§ 92.079 MAINTENANCE.
   (A)   Maintenance includes not only repairing playground equipment and mowing grass, but also includes plant, lawn and tree care, maintaining the equipment used for maintenance and preparing athletic fields for use.
   (B)   The following suggestions should be considered in regards to maintenance of parks:
      (1)   Prepare a seasonal calendar of maintenance work that needs to be completed at different times of the average year, so the work can be more easily scheduled following a routine year after year;
      (2)   Use a checklist to check-off maintenance work that is needed on each parcel of borough parkland;
      (3)   Carefully design new recreational facilities to hold maintenance to a reasonable minimum, such as using low-maintenance native plantings, reforesting certain areas, letting some areas “go natural” especially immediately along waterways, establishing no mow buffers and laying out grass areas so that they are wide enough for a large tractor-mower;
      (4)   Involve experienced maintenance workers in reviewing the design of proposed recreational facilities;
      (5)   Request that recreation groups accept primary responsibilities for preparing athletic fields for their use prior to each game (such as lining of fields, putting out bases, raking the infield and occasionally cutting the infield grass at the discretion of the Public Works Foreman). This would free the borough Public Works Department to concentrate on routine grass cutting and major maintenance; and
      (6)   Park clean up days could be established in the spring and fall. Residents would help with cleanup of the parks from winter debris and the like.

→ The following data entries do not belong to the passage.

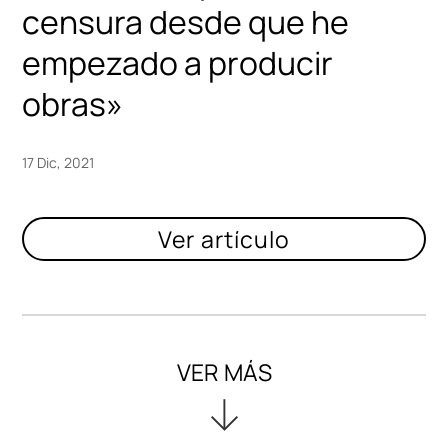
censura desde que he
empezado a producir
obras»
17 Dic, 2021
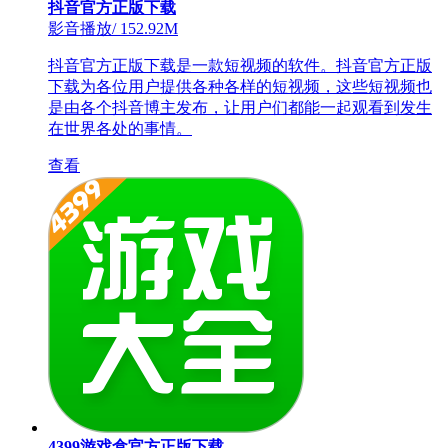
抖音官方正版下载
影音播放
/
152.92M
抖音官方正版下载是一款短视频的软件。抖音官方正版
下载为各位用户提供各种各样的短视频，这些短视频也
是由各个抖音博主发布，让用户们都能一起观看到发生
在世界各处的事情。
查看
4399游戏盒官方正版下载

   (C)   The long-term expenses of maintaining and repairing recreational facilities must be considered in the design of facilities. This includes the time needed for a worker and equipment to move between sites. Therefore, over the long-run, it may be desirable to have limited types of maintenance equipment, such as a riding mower, stored within a small building within a park.
   (D)   Groups of adjacent homeowners may be willing to assume certain maintenance responsibilities for passive open spaces adjacent to their homes because they would have the most interest in seeing that these lands were well-maintained.
   (E)   As additional facilities and lands are developed, consideration should be given to writing a maintenance manual that would establish a complete system for all of the maintenance that is needed.